----- COLLECTED MATERIAL

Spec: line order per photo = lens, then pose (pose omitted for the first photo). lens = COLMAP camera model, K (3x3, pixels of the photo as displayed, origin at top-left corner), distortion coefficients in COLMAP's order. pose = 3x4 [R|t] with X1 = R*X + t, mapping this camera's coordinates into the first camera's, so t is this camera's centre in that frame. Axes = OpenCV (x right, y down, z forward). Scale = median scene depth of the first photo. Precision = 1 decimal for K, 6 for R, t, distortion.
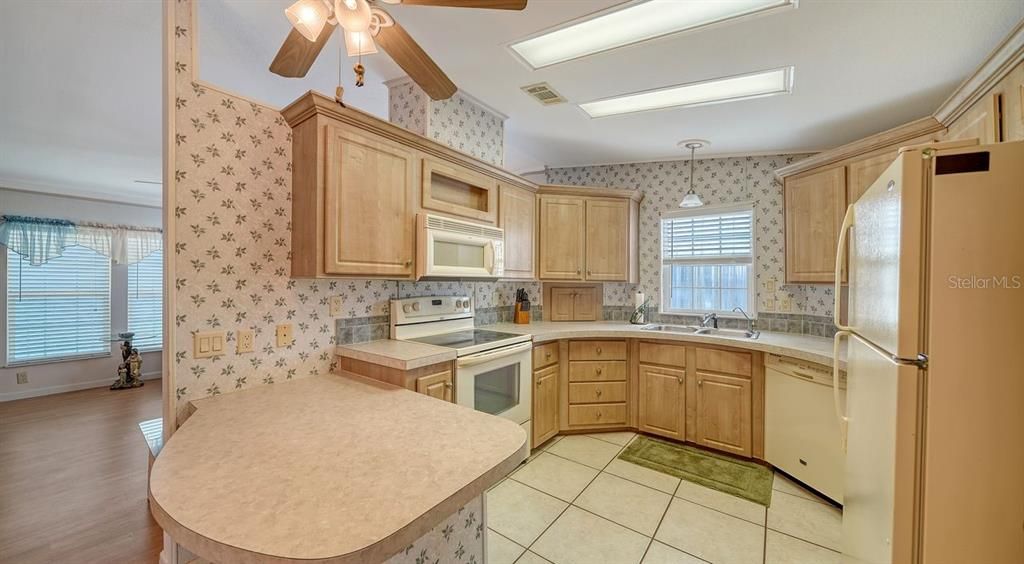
lens RADIAL K [[357.0, 0, 514.0], [0, 357.0, 279.5], [0, 0, 1]] dist [0.001673, 0.000040]
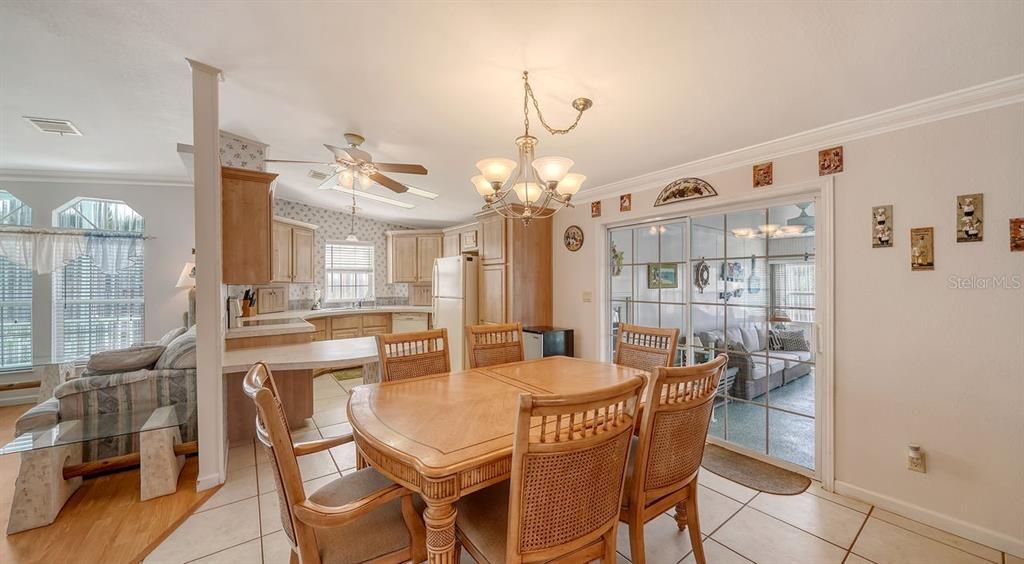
lens RADIAL K [[357.0, 0, 512.4], [0, 357.0, 281.4], [0, 0, 1]] dist [0.001673, 0.000040]
pose [[0.300457, -0.008591, 0.953757, -1.040479], [0.006439, 0.999955, 0.006979, -0.006418], [-0.953773, 0.004045, 0.300499, -0.347001]]
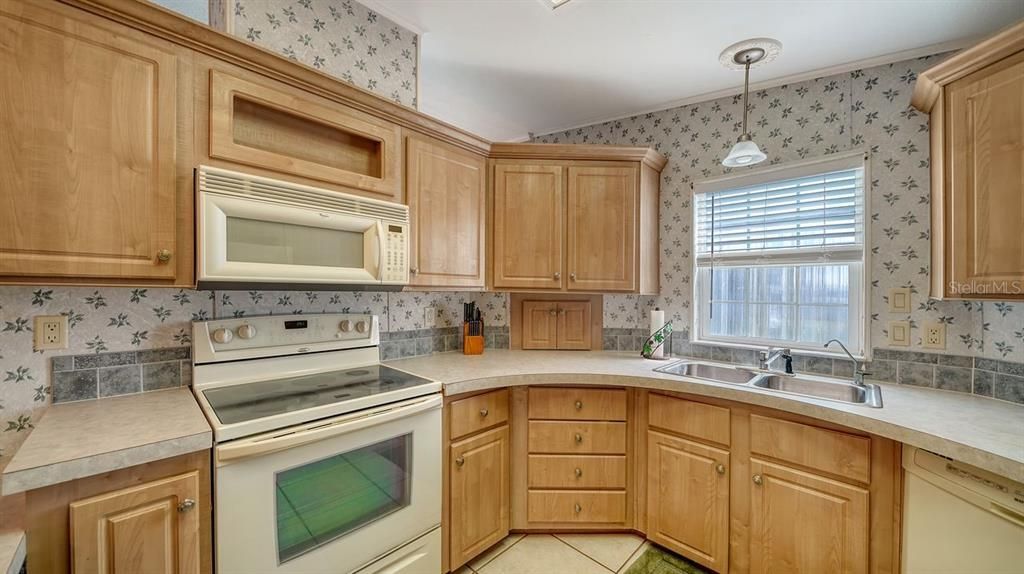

----------

PROBLEM TO WORK ON –
Can you recast every line of the listing above as a JSON list of strings, one string per line, with blank lines dropped and the pictures left out?

REPLY –
[
  "Spec: line order per photo = lens, then pose (pose omitted for the first photo). lens = COLMAP camera model, K (3x3, pixels of the photo as displayed, origin at top-left corner), distortion coefficients in COLMAP's order. pose = 3x4 [R|t] with X1 = R*X + t, mapping this camera's coordinates into the first camera's, so t is this camera's centre in that frame. Axes = OpenCV (x right, y down, z forward). Scale = median scene depth of the first photo. Precision = 1 decimal for K, 6 for R, t, distortion.",
  "lens RADIAL K [[357.0, 0, 514.0], [0, 357.0, 279.5], [0, 0, 1]] dist [0.001673, 0.000040]",
  "lens RADIAL K [[357.0, 0, 512.4], [0, 357.0, 281.4], [0, 0, 1]] dist [0.001673, 0.000040]",
  "pose [[0.300457, -0.008591, 0.953757, -1.040479], [0.006439, 0.999955, 0.006979, -0.006418], [-0.953773, 0.004045, 0.300499, -0.347001]]"
]